Innovation

Member-Centered Design Yields Wins for Credit Unions

By: Rob Vanasco, UX Product Designer

George Orwell once said, “In a time of universal deceit, telling the truth is a revolutionary act.” This is one of many reasons why transparency is so important in product design, and to all key areas of business.

In 2015, PSCU took a candid look at how we design products and solutions for our credit unions and their members. We began to evaluate the spectrum of products we offer, and noticed rather quickly that there was little consistency in the way our products looked, functioned and felt. The question arose – were we meeting the needs of our valued Owner credit unions by offering an inconsistent experience?

The answer – no.

Our Marketing team, like many others, works hard to ensure consistency in our brand messaging and story. They take extra care to use colors, images and words that speak to the credit union industry in a way that is relevant, identifiable and beneficial. Thoughtfulness and intention, we determined, should be just as prevalent in product design.

We began our quest for a design consistency overhaul with the PSCU QuickAssist solution. This solution offered us the blank slate we desired to re-imagine the way we design products at PSCU.

We adapted our new process from the User Centered Design principles, and created a research-based approach to development called “Member Centered Design.” This means, we put our Owner credit unions and their members at the middle of everything we build.

The requirements for success with this type of process are fairly straightforward: first, we relinquish any attempt to design for ourselves, and secondly, we devote time and resources to credit union visits to better understand who we are serving, in what context they are completing tasks and what their goals, motivations and needs are.

While surveys are wonderful tools for providing insights, they don’t allow the granular level of understanding derived from in-person conversations and on-site interactions. The QuickAssist redesign was the result of multiple credit union visits around the country, impartial discussions with each credit union’s staff about how they use the legacy system, and, of course, work-site shadowing.

But, before we took our questions and curiosities to the road, we had to first discern the real problem. It’s always easy at the initial phase of evaluation to assign blame to product attributes – to say that a piece of software is slow or out of date, for example. But the more important question to ask first in any product redesign scenario is – what problems does this product attempt to solve, or what problems is it supposed to solve that it’s not?

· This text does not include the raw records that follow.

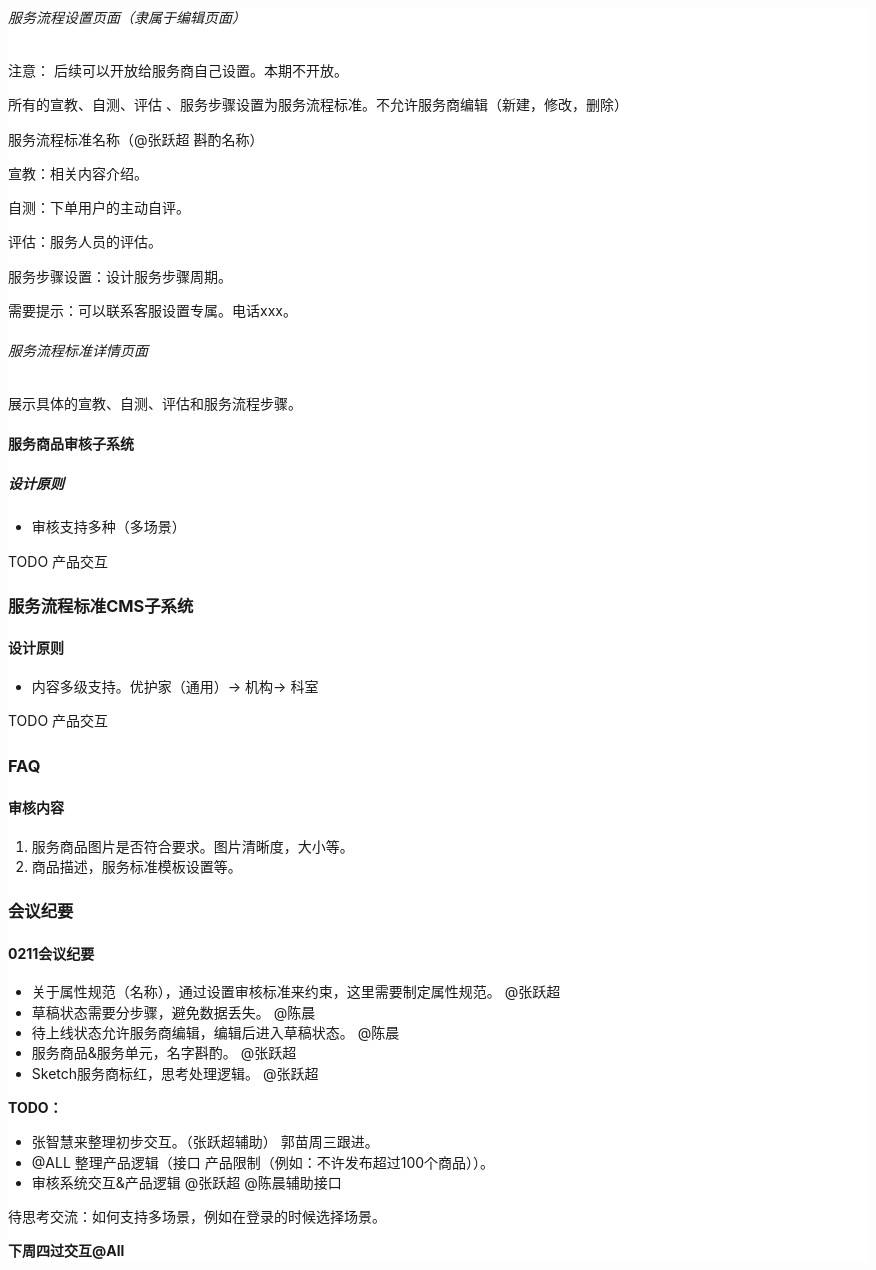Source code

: ###### 服务流程设置页面（隶属于编辑页面）

注意： 后续可以开放给服务商自己设置。本期不开放。

所有的宣教、自测、评估 、服务步骤设置为服务流程标准。不允许服务商编辑（新建，修改，删除）

服务流程标准名称（@张跃超 斟酌名称）

宣教：相关内容介绍。

自测：下单用户的主动自评。

评估：服务人员的评估。

服务步骤设置：设计服务步骤周期。

需要提示：可以联系客服设置专属。电话xxx。

###### 服务流程标准详情页面

展示具体的宣教、自测、评估和服务流程步骤。

#### 服务商品审核子系统

##### 设计原则

- 审核支持多种（多场景）

TODO 产品交互 

### 服务流程标准CMS子系统

#### 设计原则

- 内容多级支持。优护家（通用）-> 机构-> 科室

TODO 产品交互

### FAQ

#### 审核内容

1. 服务商品图片是否符合要求。图片清晰度，大小等。
2. 商品描述，服务标准模板设置等。


### 会议纪要

#### 0211会议纪要

- 关于属性规范（名称），通过设置审核标准来约束，这里需要制定属性规范。 @张跃超
- 草稿状态需要分步骤，避免数据丢失。 @陈晨
- 待上线状态允许服务商编辑，编辑后进入草稿状态。 @陈晨
- 服务商品&服务单元，名字斟酌。 @张跃超
- Sketch服务商标红，思考处理逻辑。 @张跃超

**TODO：**
- 张智慧来整理初步交互。（张跃超辅助） 郭苗周三跟进。
- @ALL 整理产品逻辑（接口 产品限制（例如：不许发布超过100个商品））。
- 审核系统交互&产品逻辑 @张跃超 @陈晨辅助接口

待思考交流：如何支持多场景，例如在登录的时候选择场景。

**下周四过交互@All**





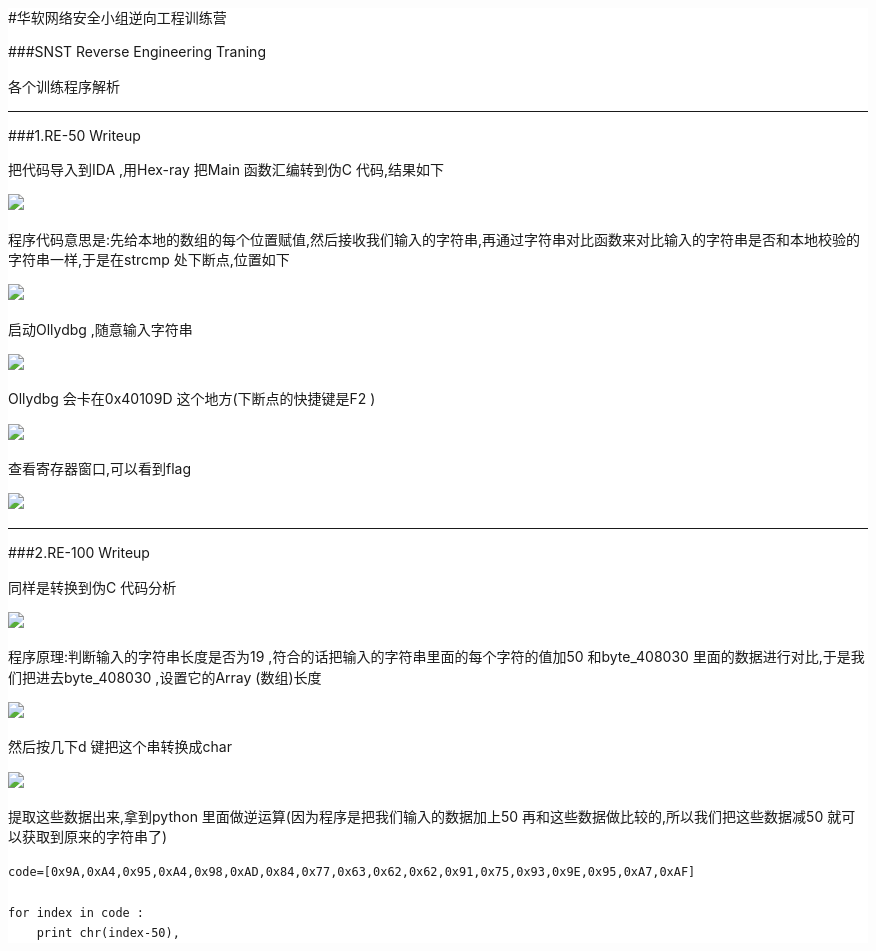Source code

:
#华软网络安全小组逆向工程训练营


###SNST Reverse Engineering Traning


各个训练程序解析


-----

###1.RE-50 Writeup

  把代码导入到IDA ,用Hex-ray 把Main 函数汇编转到伪C 代码,结果如下

 ![](https://raw.githubusercontent.com/lcatro/SISE_Traning_CTF_RE/master/Writeup_Picture/QQ图片20160122180046.png)

  程序代码意思是:先给本地的数组的每个位置赋值,然后接收我们输入的字符串,再通过字符串对比函数来对比输入的字符串是否和本地校验的字符串一样,于是在strcmp 处下断点,位置如下

  ![](https://raw.githubusercontent.com/lcatro/SISE_Traning_CTF_RE/master/Writeup_Picture/QQ图片20160122180056.png)

  启动Ollydbg ,随意输入字符串

  ![](https://raw.githubusercontent.com/lcatro/SISE_Traning_CTF_RE/master/Writeup_Picture/QQ图片20160122180101.png)


  Ollydbg 会卡在0x40109D 这个地方(下断点的快捷键是F2 )
 
 ![](https://raw.githubusercontent.com/lcatro/SISE_Traning_CTF_RE/master/Writeup_Picture/QQ图片20160122180107.png)

  查看寄存器窗口,可以看到flag

  ![](https://raw.githubusercontent.com/lcatro/SISE_Traning_CTF_RE/master/Writeup_Picture/QQ图片20160122180111.png)
 
---

###2.RE-100 Writeup


  同样是转换到伪C 代码分析

  ![](https://raw.githubusercontent.com/lcatro/SISE_Traning_CTF_RE/master/Writeup_Picture/QQ图片20160122180116.png)

  程序原理:判断输入的字符串长度是否为19 ,符合的话把输入的字符串里面的每个字符的值加50 和byte_408030 里面的数据进行对比,于是我们把进去byte_408030 ,设置它的Array (数组)长度

  ![](https://raw.githubusercontent.com/lcatro/SISE_Traning_CTF_RE/master/Writeup_Picture/QQ图片20160122180120.png)

  然后按几下d 键把这个串转换成char 

  ![](https://raw.githubusercontent.com/lcatro/SISE_Traning_CTF_RE/master/Writeup_Picture/QQ图片20160122180125.png)

  提取这些数据出来,拿到python 里面做逆运算(因为程序是把我们输入的数据加上50 再和这些数据做比较的,所以我们把这些数据减50 就可以获取到原来的字符串了)

    code=[0x9A,0xA4,0x95,0xA4,0x98,0xAD,0x84,0x77,0x63,0x62,0x62,0x91,0x75,0x93,0x9E,0x95,0xA7,0xAF]

    for index in code :
        print chr(index-50),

Upon our visits to branches, we noticed the frustration on staff members’ faces when they had to log into multiple applications to service a member using the then-present technology. We felt their pain when they had to call for help because their login information expired and they had a member standing in front of them waiting for an answer. We watched as staff members jumped between responsibilities in the branch, serving as a teller behind the counter one minute, and then working the floor the next. We watched them refer to sticky notes on their monitors, and printed spreadsheets at their stations, and implement manual workarounds due to system limitations.

We knew from these observations that the end-goal for the QuickAssist product design had to go beyond application attractiveness and actually make the daily lives of credit union staff easier.

Being present in the branches put us in the context of our users. And that context helped us develop design principles that would guide us through the process of speeding up task completion, creating post-task interactions, reducing cognitive friction and mitigating errors. One-on-one interviews were also a tremendous help in creating research personas that could be used in the design process. Created to “feel” like real people, the personas were assigned names and back stories to remind us who our users are, what struggles they face, what motivates them and what they need to perform well on the job. Together with the design principles, personas helped us establish a framework for our new product design process, and served as a guidepost for returning to objectives when the big-picture became hazy.

While Member Centered Design is ever-evolving, the goals behind design will remain unchanged – understand the problems users face on a day-to-day basis, and design solutions that help meet their needs more easily and efficiently. This philosophy not only applies at PSCU, but it is also certainly useful in empowering members and consumers in nearly every business venture.